Reducing the data amount of a video

Hello everybody,
I’m currently stuck with a problem with Cubase 12 pro.
I need to reduce a film score to 500MB. So far I’ve gotten over 1GB, so I created a new project and entered just the video file, the video’s soundtrack, and my score audio mix track. In terms of raw data, that’s 60 MB for the video, 60MB for the video soundtrack and 40 MB for my score. But again when I export the mp4 it comes out to over 1GB. I didn’t set Dolby Atmos or anything fancy, just 48000/26. Can someone tell me what Cubase is doing that results in such a huge amount of data and how I can get a mix that is under 500 MB? Thank you!

I think I’ve found the answer myself. Cubase doesn’t seem to be able to export compressed videos at the same size they had before. The only way to preserve the original size is to insert the audio files once again into a video editing program. Of course, this is a bit frustrating for film scoring composers and would be very desirable for Cubase to retrofit here.

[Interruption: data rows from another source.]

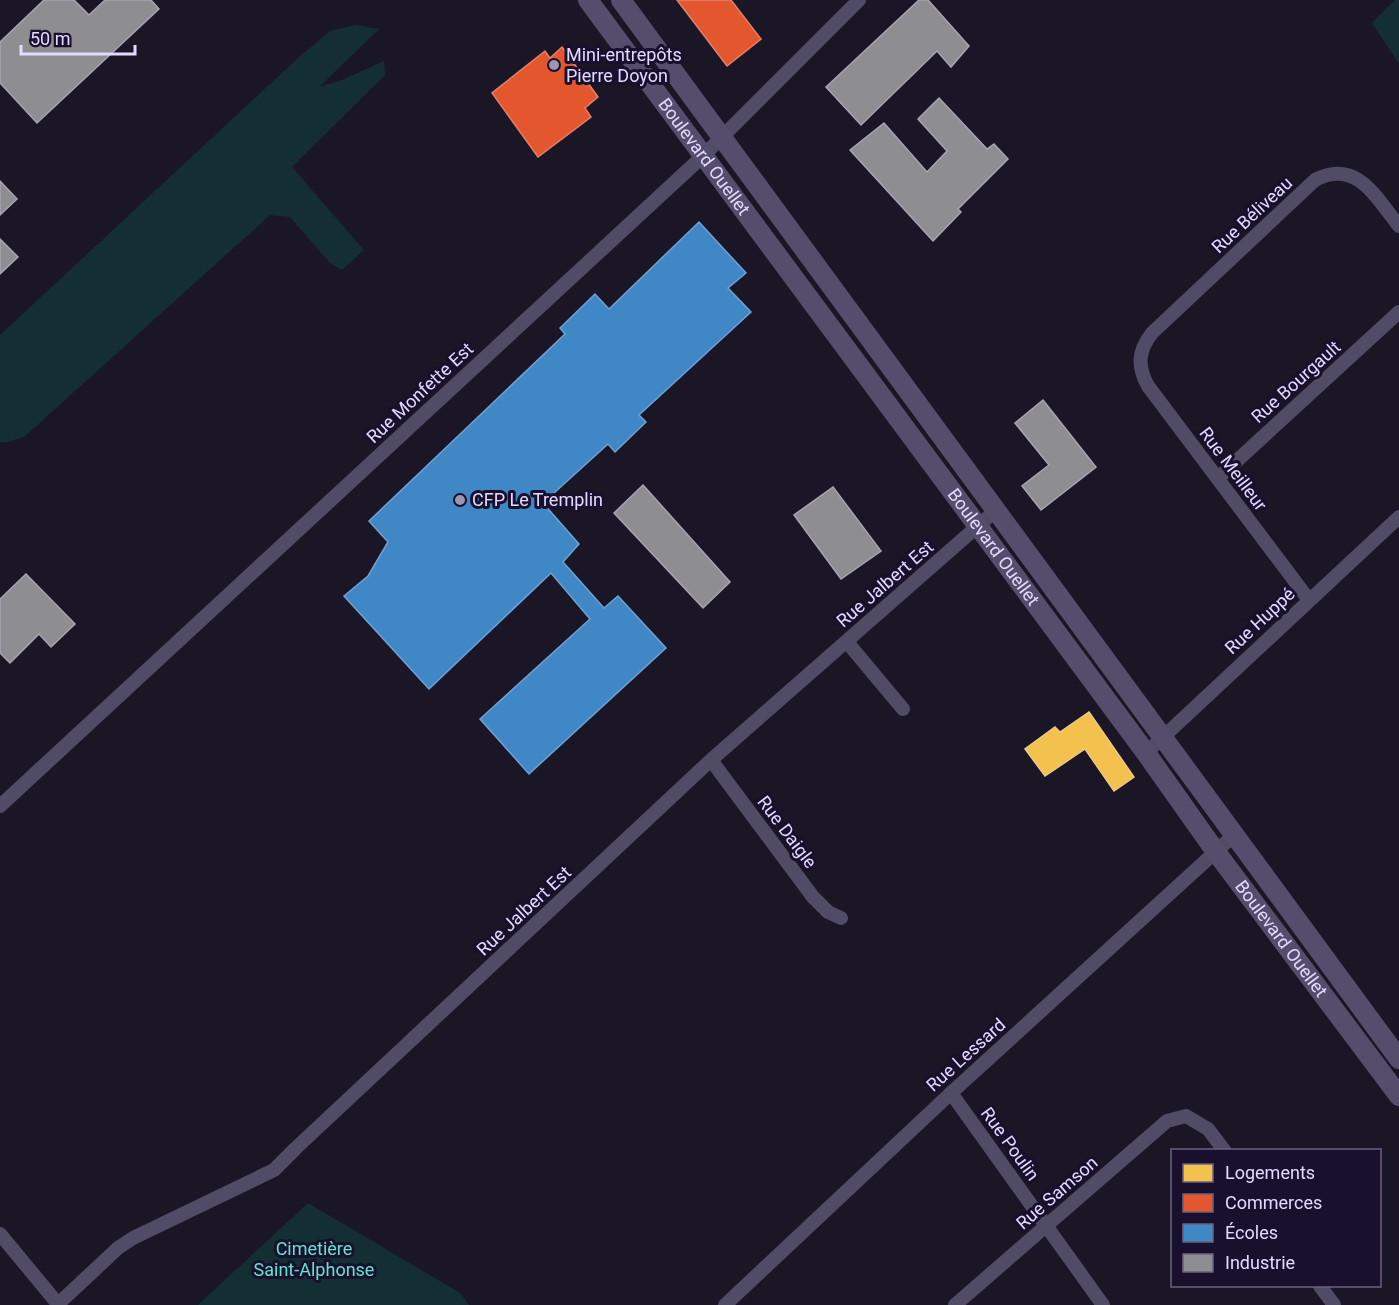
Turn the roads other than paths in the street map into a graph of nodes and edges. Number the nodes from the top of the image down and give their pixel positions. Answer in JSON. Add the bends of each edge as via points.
{"nodes":[{"id":1,"x":588,"y":0,"type":"edge"},
{"id":2,"x":621,"y":0,"type":"edge"},
{"id":3,"x":859,"y":0,"type":"edge"},
{"id":4,"x":721,"y":137,"type":"junction"},
{"id":5,"x":703,"y":156,"type":"junction"},
{"id":6,"x":1399,"y":226,"type":"edge"},
{"id":7,"x":1399,"y":312,"type":"edge"},
{"id":8,"x":1140,"y":354,"type":"joint"},
{"id":9,"x":1218,"y":478,"type":"junction"},
{"id":10,"x":995,"y":511,"type":"junction"},
{"id":11,"x":1399,"y":517,"type":"edge"},
{"id":12,"x":977,"y":527,"type":"junction"},
{"id":13,"x":1309,"y":600,"type":"junction"},
{"id":14,"x":847,"y":642,"type":"junction"},
{"id":15,"x":903,"y":709,"type":"dead end"},
{"id":16,"x":1161,"y":738,"type":"junction"},
{"id":17,"x":1146,"y":753,"type":"junction"},
{"id":18,"x":711,"y":760,"type":"junction"},
{"id":19,"x":0,"y":806,"type":"edge"},
{"id":20,"x":1234,"y":835,"type":"junction"},
{"id":21,"x":1216,"y":852,"type":"junction"},
{"id":22,"x":841,"y":918,"type":"dead end"},
{"id":23,"x":1399,"y":1059,"type":"edge"},
{"id":24,"x":951,"y":1093,"type":"junction"},
{"id":25,"x":1399,"y":1096,"type":"edge"},
{"id":26,"x":1223,"y":1149,"type":"edge"},
{"id":27,"x":1047,"y":1226,"type":"junction"},
{"id":28,"x":0,"y":1234,"type":"edge"},
{"id":29,"x":1321,"y":1287,"type":"edge"},
{"id":30,"x":58,"y":1304,"type":"edge"},
{"id":31,"x":725,"y":1305,"type":"edge"},
{"id":32,"x":955,"y":1305,"type":"edge"},
{"id":33,"x":1103,"y":1305,"type":"edge"},
{"id":34,"x":1334,"y":1305,"type":"edge"}],
"edges":[{"from":1,"to":5,"type":"street","name":"Boulevard Ouellet"},
{"from":2,"to":4,"type":"street","name":"Boulevard Ouellet"},
{"from":3,"to":4,"type":"street","name":"Rue Monfette Est"},
{"from":4,"to":5,"type":"street","name":"Rue Monfette Est"},
{"from":4,"to":10,"type":"street","name":"Boulevard Ouellet"},
{"from":5,"to":12,"type":"street","name":"Boulevard Ouellet"},
{"from":5,"to":19,"type":"street","name":"Rue Monfette Est"},
{"from":6,"to":8,"type":"street","name":"Rue Béliveau","via":[[1359,179],[1338,173],[1315,180],[1152,333]]},
{"from":7,"to":9,"type":"street","name":"Rue Bourgault"},
{"from":8,"to":9,"type":"street","name":"Rue Meilleur","via":[[1142,375],[1148,386]]},
{"from":9,"to":13,"type":"street","name":"Rue Meilleur"},
{"from":10,"to":12,"type":"street","name":"Rue Jalbert Est"},
{"from":10,"to":16,"type":"street","name":"Boulevard Ouellet"},
{"from":11,"to":13,"type":"street","name":"Rue Huppé"},
{"from":12,"to":14,"type":"street","name":"Rue Jalbert Est"},
{"from":12,"to":17,"type":"street","name":"Boulevard Ouellet"},
{"from":13,"to":16,"type":"street","name":"Rue Huppé"},
{"from":14,"to":15,"type":"street"},
{"from":14,"to":18,"type":"street","name":"Rue Jalbert Est"},
{"from":16,"to":17,"type":"street","name":"Rue Huppé"},
{"from":16,"to":20,"type":"street","name":"Boulevard Ouellet"},
{"from":17,"to":21,"type":"street","name":"Boulevard Ouellet"},
{"from":18,"to":22,"type":"street","name":"Rue Daigle","via":[[813,897]]},
{"from":18,"to":30,"type":"street","name":"Rue Jalbert Est","via":[[285,1161],[274,1170],[133,1238]]},
{"from":20,"to":21,"type":"street","name":"Rue Lessard"},
{"from":20,"to":23,"type":"street","name":"Boulevard Ouellet"},
{"from":21,"to":24,"type":"street","name":"Rue Lessard"},
{"from":21,"to":25,"type":"street","name":"Boulevard Ouellet"},
{"from":24,"to":27,"type":"street","name":"Rue Poulin"},
{"from":24,"to":31,"type":"street","name":"Rue Lessard"},
{"from":26,"to":27,"type":"street","name":"Rue Samson","via":[[1208,1129],[1186,1116],[1167,1121]]},
{"from":27,"to":32,"type":"street","name":"Rue Samson"},
{"from":27,"to":33,"type":"street","name":"Rue Poulin"},
{"from":28,"to":30,"type":"street"},
{"from":29,"to":34,"type":"street"}]}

It’s a feature of the new Cubase Pro 13 that the audio can be written back into the original video. If Cubase creates a new video file it always uses full HD, files always come out big. So your “solution” is the best solution for Cubase 12.
Sorry not to have better news.

1 Like

Thanks, that would be good news, though. I’m still hesitant to get the upgrade because I haven’t heard any real reason for it so far. Just for a new design or to brag about the latest software, 100 € is too much for me. But that would be a good argument for it.

That’s disappointing, but understandable. File size is a frequent concern for video producers. For some, it is just the hassle of dealing with bloated files and long processing/upload times. But in other cases, it is a killer. I produce videos in support of grants for some non-profits, and the granting agency often places a hard limit, very often 500 MB, sometimes as low as 250MB, and a max runtime of 5 min.

The most advanced prosumer video editing apps have many options for controlling the file size. (Codecs, fps, pixel dimensions, audio compression etc.) Cubase will need to support some of that if its video editing capability is to be taken seriously. Of all those factors, fps may be the most interesting. People tend to assume that more is always better, so you see a lot of cameras touting the resolutions they can produce at 60 frames per sec. But the fact is that 24 fps became a wide standard even back in the silent movie days because that is the point that the human brain sees it as motion instead of a bunch of separate flashes.

So what happens between 24 and 60, and would 120 be even better? Actually, no. People have seen so many movies at 24 fps that they perceive this as “the Hollywood aesthetic”. A higher frame rate may appear crisper, but less cinematic. So producers still go for the lower frame rates when wanting to be within the “Hollywood envelope” so to speak. It is like the difference between a dry recording and one with reverb. The dry audio could compare to a 60 fps video and the audio with reverb is more like the 24 fps video. In other words, an artistic choice, but more/faster/higher/bigger is not necessarily better.

But I digress. … Well, as long as I have digressed this far, here is a list of movies that have been produced at higher frame rates. Many had a lot of fast action, where the frame rate can make an impact.

1 Like

Thanks a lot, it helps me to understand more the video producer’s side. In my case they insisted to keep up 25fps. Fortunately, I was able to find how to customize it in my rather simple video program. My main concern was that anything of the original video was unwantedly changed but I hope, everything should be ok now.